Head of CEMI RAS laboratory Sergei Chernavskii believes, that the source of the problem of associated gas utilization is wrong institutional environment and lack of cooperative behavior of industry participants. APG is processed at the oil companies` GPP almost everywhere in the world, but Russia is an exception because of the privatization heritage. This makes Sibur and the oil companies to conflict with each other because of the purchase prices for APG. For example, in Azerbaijan and some other countries APG is Government-owned, so, the Government regulates this resource`s prices. In Russia the price depends on the ratio of the various industry players lobbying efforts. The output is a transition to net-back pricing, when the price of associated gas depends on quotations for its processing products (natural gas and petrochemical raw materials). State regulation should be stimulatory: in case of the low associated gas refiners capacities utilization the price should raise, but at a high - to decline. This stimulates the oil companies and the GPP to invest in gas collection infrastructure permanently. At the same time today`s purchase prices for APG, announced in the debate, are 535 rubles per cubic meter (20 USD). This is even lower than the regulated prices for natural gas, so, it is unacceptable for the oil companies.
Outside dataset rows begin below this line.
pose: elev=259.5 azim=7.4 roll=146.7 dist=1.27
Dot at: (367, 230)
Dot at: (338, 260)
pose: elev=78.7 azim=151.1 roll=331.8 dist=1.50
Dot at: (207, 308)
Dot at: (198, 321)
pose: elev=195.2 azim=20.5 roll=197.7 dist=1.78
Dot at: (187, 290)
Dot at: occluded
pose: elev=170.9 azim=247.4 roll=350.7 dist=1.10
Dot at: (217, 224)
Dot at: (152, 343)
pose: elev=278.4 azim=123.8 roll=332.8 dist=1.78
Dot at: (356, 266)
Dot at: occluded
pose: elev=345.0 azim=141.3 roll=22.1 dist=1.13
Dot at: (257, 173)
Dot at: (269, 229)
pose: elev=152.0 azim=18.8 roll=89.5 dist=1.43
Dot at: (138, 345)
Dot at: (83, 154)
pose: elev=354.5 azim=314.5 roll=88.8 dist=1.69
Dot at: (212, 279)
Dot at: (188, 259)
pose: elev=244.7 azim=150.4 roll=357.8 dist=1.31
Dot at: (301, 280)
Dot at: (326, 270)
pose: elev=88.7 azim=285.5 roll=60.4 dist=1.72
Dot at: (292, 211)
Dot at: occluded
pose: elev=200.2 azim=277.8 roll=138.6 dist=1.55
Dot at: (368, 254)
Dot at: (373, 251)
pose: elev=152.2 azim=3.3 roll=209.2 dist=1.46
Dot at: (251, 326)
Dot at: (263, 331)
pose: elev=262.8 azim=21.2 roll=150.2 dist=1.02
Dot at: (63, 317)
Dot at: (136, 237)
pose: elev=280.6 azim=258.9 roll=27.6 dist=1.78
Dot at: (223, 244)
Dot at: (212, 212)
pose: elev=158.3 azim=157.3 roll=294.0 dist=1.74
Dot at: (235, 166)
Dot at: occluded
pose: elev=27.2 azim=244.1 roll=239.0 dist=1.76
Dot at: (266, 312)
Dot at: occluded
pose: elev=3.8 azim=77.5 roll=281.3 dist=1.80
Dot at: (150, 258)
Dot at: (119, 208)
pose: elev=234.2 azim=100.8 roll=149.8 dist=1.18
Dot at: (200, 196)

According to Fares Kilzie, the head of Creon, development of all the domestic petro-gas-chemicals industry in coming decade depends on how problems of gas processing on the Yamal will be solved in the next few years. The main volumes of the free associated gas are concentrated on the Yamal. It`s necessary to shift away from the definition of associated gas disposal and consider it as a commercial resource that should be used. Around this resource own engineering business has built up and is ready to participate actively in the problem solution. The State should not show excessive flexibility and not to delay the transition to fines for associated gas flaring and non-admission of dry gas to pipelines. This must teach the market players to cooperate with each other.